Kater Yiyeceklerinin ve İçeceklerinin Şaşırtıcı Kökeni
Brunch: Hafta Sonu Demiri Başına Çökenlerin İlacı
Hafta sonu ritüeli haline gelen, ağır ağır yemek yenen ve sosyalleşilen brunch, varlığını korkunç katerlere borçludur. 18. yüzyılda Guy Beringer portmanteau yemeğini önermeden önce, Pazar günleri öğlen ağır et yemekleri ve börekler yenirdi. Beringer ise daha hafif kahvaltılıklarla başlayan ve giderek ağır yemeklere doğru ilerleyen, öğlen vakti servis edilen yeni bir öğün önerdi. Bu, insanların Pazar günleri geç kalkmalarına ve gece alemlerinden sonra güne yavaş yavaş başlamalarına olanak sağlayacaktı. Brunch, 1920’lerde ve 1930’larda ünlülerin ve sosyetiklerin evlerinde brunch partileri düzenlemesiyle popülerlik kazandı. Kiliselere gitmenin azaldığı ve Amerikalıların ekmek yerine yumurta kırma geleneğini benimsediği 1970’ler ve 1980’lerde daha da popüler hale geldi.
Bloody Mary: Bir Yudum Köpeğin Kılı
Brunch’ın vazgeçilmezi Bloody Mary, aslında bir kater ilacı olarak yaratılmıştı. 1920’lerin çılgın yıllarında, Paris’teki gurbetçiler önceki gecenin acısını hafifletecek bir içki arıyorlardı. Harry’s New York Bar’ın barmeni Fernand Petiot, eşit ölçülerde votka ve domates suyundan oluşan bir iksirle karşılık verdi. Likopen ve potasyum bakımından zengin domates suyu, kan dolaşımını hızlandırır ve elektrolitleri yeniler. “Köpeğin kılı” teorisinin sağlıklı bir kater ilacı olmadığı ortaya çıksa da Bloody Mary, brunchlarda hala popüler bir içecektir.

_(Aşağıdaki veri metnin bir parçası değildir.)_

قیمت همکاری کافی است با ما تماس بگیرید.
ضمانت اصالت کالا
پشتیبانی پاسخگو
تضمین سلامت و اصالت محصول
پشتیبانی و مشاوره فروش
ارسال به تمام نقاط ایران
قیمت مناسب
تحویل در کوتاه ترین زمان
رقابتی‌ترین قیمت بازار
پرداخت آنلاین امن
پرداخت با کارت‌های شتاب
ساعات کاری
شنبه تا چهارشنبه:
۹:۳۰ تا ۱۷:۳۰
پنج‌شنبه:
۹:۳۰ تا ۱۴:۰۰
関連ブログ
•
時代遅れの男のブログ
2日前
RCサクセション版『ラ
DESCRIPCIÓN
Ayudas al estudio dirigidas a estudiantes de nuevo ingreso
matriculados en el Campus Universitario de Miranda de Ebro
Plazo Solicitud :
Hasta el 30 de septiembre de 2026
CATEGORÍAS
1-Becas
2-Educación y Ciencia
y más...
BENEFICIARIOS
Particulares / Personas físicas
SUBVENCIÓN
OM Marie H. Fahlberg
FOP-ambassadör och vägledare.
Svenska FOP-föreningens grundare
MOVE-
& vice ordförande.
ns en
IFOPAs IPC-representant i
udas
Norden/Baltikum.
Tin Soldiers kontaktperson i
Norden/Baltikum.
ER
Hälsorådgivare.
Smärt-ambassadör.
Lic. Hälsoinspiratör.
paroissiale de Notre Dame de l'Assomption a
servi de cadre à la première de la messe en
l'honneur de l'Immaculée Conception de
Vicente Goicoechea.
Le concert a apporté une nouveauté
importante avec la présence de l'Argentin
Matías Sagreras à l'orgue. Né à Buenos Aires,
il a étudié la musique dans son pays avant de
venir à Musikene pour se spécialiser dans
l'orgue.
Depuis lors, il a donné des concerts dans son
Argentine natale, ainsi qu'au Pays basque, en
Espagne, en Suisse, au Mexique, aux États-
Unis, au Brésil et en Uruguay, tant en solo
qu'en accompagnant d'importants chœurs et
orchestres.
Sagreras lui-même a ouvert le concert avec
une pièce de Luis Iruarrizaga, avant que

Fernet: Sindirim İçin Kater Geçiren Bir Geçmiş
Günümüzde yemek sonrası sindirim ilacı olarak kullanılan İtalyan içkisi Fernet de bir zamanlar kater ilacı olarak icat edilmişti. 1845’te baharat tüccarı Bernadino Branca, mür ve üzüm ispirtosu gibi geleneksel kater ilaçlarını karışıma ekledi. Ardından içkiye ravent, papatya, aloe, kakule, nane yağı ve hatta afyon kattı. Bu güçlü karışım, gece eğlencelerinden sonra içenleri canlandırıyor, hatta aşırı durumlarda kolera hastalarına bile iyi geliyordu.
Benedict Yumurtaları: Katerli Bir Wall Street Çalışanının İcadı
Bir diğer brunch klasiği olan Benedict Yumurtaları’nın, Lemuel Benedict adında, kafası güzel bir Wall Street çalışanı tarafından yaratıldığı söylenir. 1942’de The New Yorker’da Benedict’in, özellikle gürültülü bir gece eğlencesinden sonra bu yemeği icat ettiğini iddia eden bir makale yayınlandı. Waldorf Hotel’de kahvaltıya gitti ve haşlanmış iki yumurta, domuz pastırması, tereyağlı kızarmış ekmek ve bir sürahi Hollandaise sosunu bir araya getirdi. Waldorf’un ünlü şefi Oscar sandviçi denedi, birkaç değişiklik yaptı (domuz pastırması yerine jambon, kızarmış ekmek yerine İngiliz çöreği) ve menüye ekledi.
Coca-Cola: Küresel Bir İçecek Haline Gelen Bir Kater İlacı
Her yerde bulunan meşrubat Coca-Cola’nın kökleri de kater ilaçlarına dayanıyor. 1886’da eczacı John Pemberton, kola fındığından kafeinle koka yapraklarından kokaini birleştiren bir kola içeceği yarattı. Bu iksir, mucizevi bir kater ilacı olarak pazarlandı. Kısa süre sonra, tadının güzelliği onu içki içmeyenler arasında da popüler hale getirdi ve Coca-Cola, bugün bildiğimiz ünlü sodaya dönüştü.
Bu ikonik kater yiyecekleri ve içecekleri, mütevazı başlangıç noktalarından çok uzaklara geldiler. Bir zamanlar aşırı içkinin rahatsızlığını gidermek için yaratılmış olsalar da sevilen mutfak ve sosyal gelenekler haline geldiler. Bu yüzden, bir daha brunch yaptığınızda, Bloody Mary içtiğinizde, Fernet, Benedict Yumurtaları veya Coca-Cola tükettiğinizde, bunların korkunç katerle olan şaşırtıcı ve çoğu zaman komik bağlantılarını hatırlayın.